▼▼▼

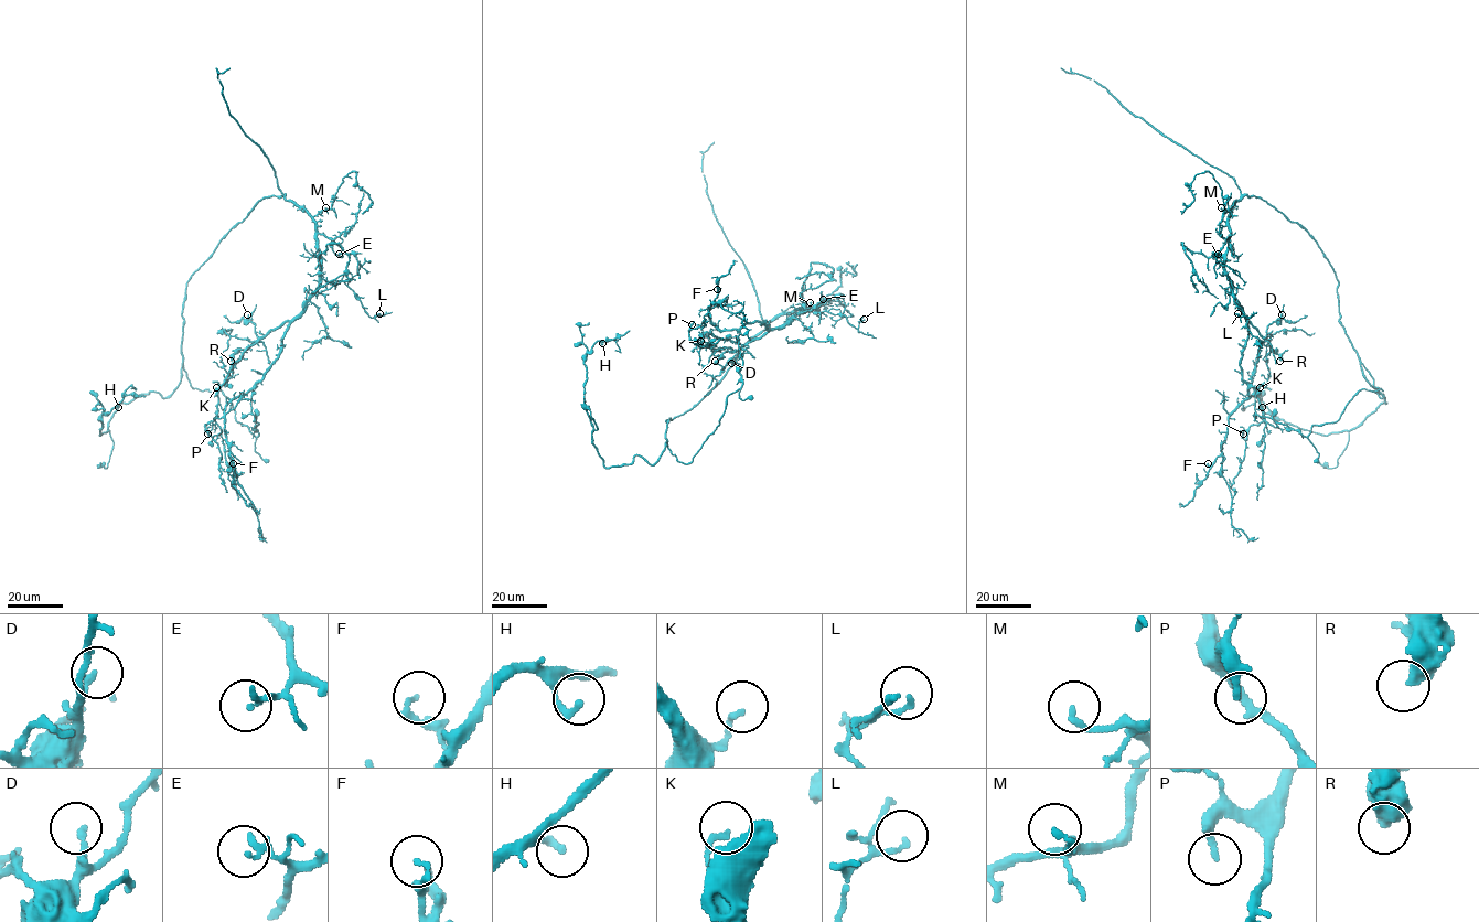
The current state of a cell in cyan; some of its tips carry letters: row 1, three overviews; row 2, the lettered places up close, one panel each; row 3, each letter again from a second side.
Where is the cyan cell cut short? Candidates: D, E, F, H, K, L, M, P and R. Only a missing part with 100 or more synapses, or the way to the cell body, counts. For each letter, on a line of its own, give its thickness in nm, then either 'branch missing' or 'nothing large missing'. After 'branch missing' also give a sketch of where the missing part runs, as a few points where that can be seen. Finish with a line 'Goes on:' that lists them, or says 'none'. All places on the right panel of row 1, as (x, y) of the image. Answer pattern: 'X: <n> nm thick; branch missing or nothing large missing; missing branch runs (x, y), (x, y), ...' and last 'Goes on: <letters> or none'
D: 180 nm thick; nothing large missing
E: 190 nm thick; nothing large missing
F: 150 nm thick; nothing large missing
H: 200 nm thick; nothing large missing
K: 150 nm thick; nothing large missing
L: 130 nm thick; nothing large missing
M: 160 nm thick; nothing large missing
P: 240 nm thick; nothing large missing
R: 480 nm thick; nothing large missing
Goes on: none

▲▲▲

Work instructions →
Every entry above should be returned exactly, with no images included.

Answer below →
The current state of a cell in cyan; some of its tips carry letters: row 1, three overviews; row 2, the lettered places up close, one panel each; row 3, each letter again from a second side.
Where is the cyan cell cut short? Candidates: D, E, F, H, K, L, M, P and R. Only a missing part with 100 or more synapses, or the way to the cell body, counts. For each letter, on a line of its own, give its thickness in nm, then either 'branch missing' or 'nothing large missing'. After 'branch missing' also give a sketch of where the missing part runs, as a few points where that can be seen. Finish with a line 'Goes on:' that lists them, or says 'none'. All places on the right panel of row 1, as (x, y) of the image. Answer pattern: 'X: <n> nm thick; branch missing or nothing large missing; missing branch runs (x, y), (x, y), ...' and last 'Goes on: <letters> or none'
D: 180 nm thick; nothing large missing
E: 190 nm thick; nothing large missing
F: 150 nm thick; nothing large missing
H: 200 nm thick; nothing large missing
K: 150 nm thick; nothing large missing
L: 130 nm thick; nothing large missing
M: 160 nm thick; nothing large missing
P: 240 nm thick; nothing large missing
R: 480 nm thick; nothing large missing
Goes on: none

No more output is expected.